**Exercise goal:** Write out every line of the records below word for word, leaving out the pictures.

Chart interpretation exercises:
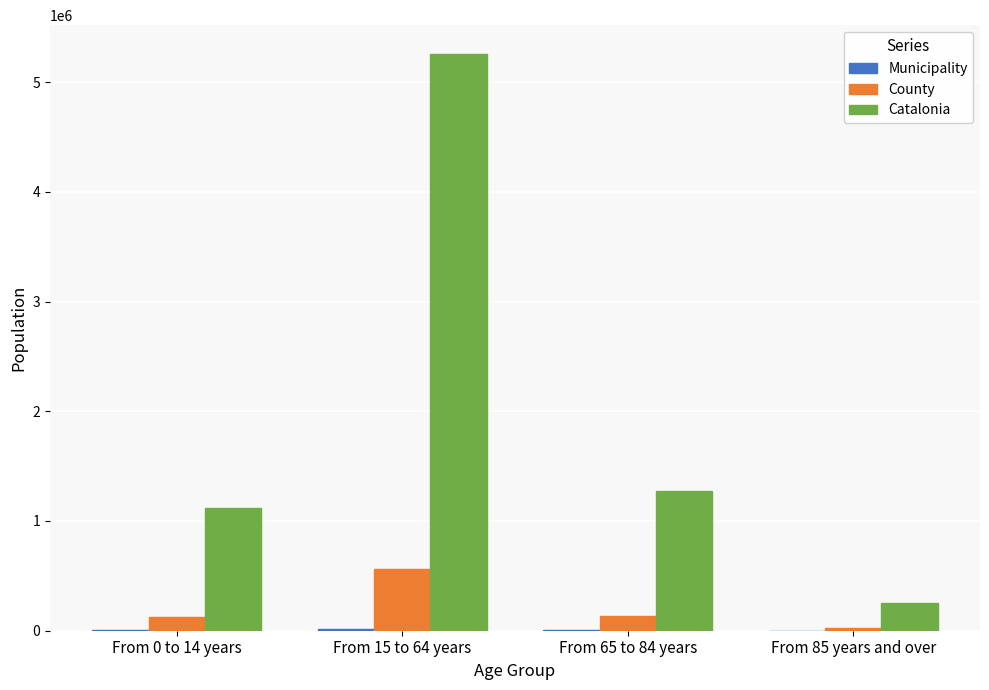

Which label corresponds to the largest value in the chart?

From 15 to 64 years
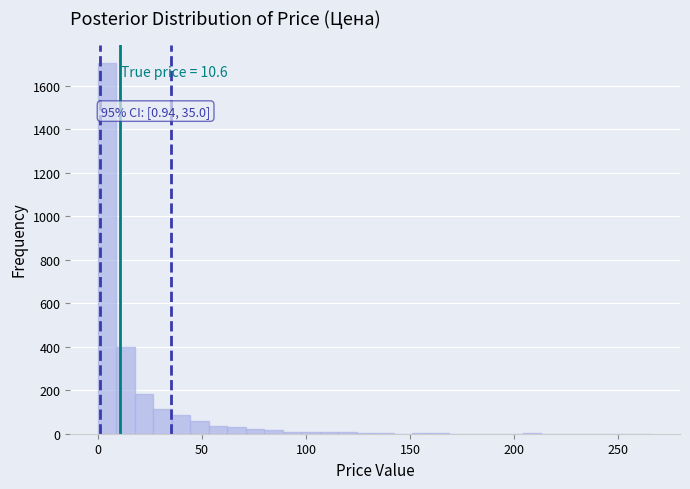

Read against the x-axis, roughly where is the centre of the tallest bar?

5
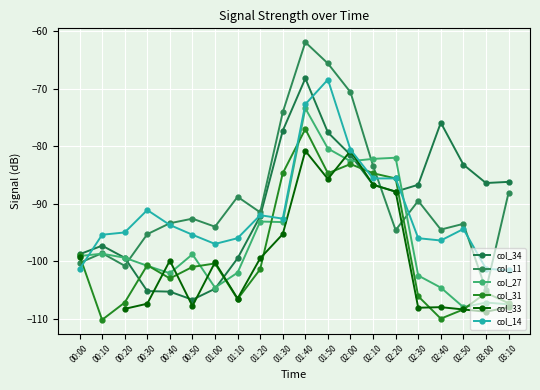

Where do col_14 and col_11 first cross each other?

00:00 and 00:10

**The answer:**
Which label corresponds to the largest value in the chart?

From 15 to 64 years

Read against the x-axis, roughly where is the centre of the tallest bar?

5

Where do col_14 and col_11 first cross each other?

00:00 and 00:10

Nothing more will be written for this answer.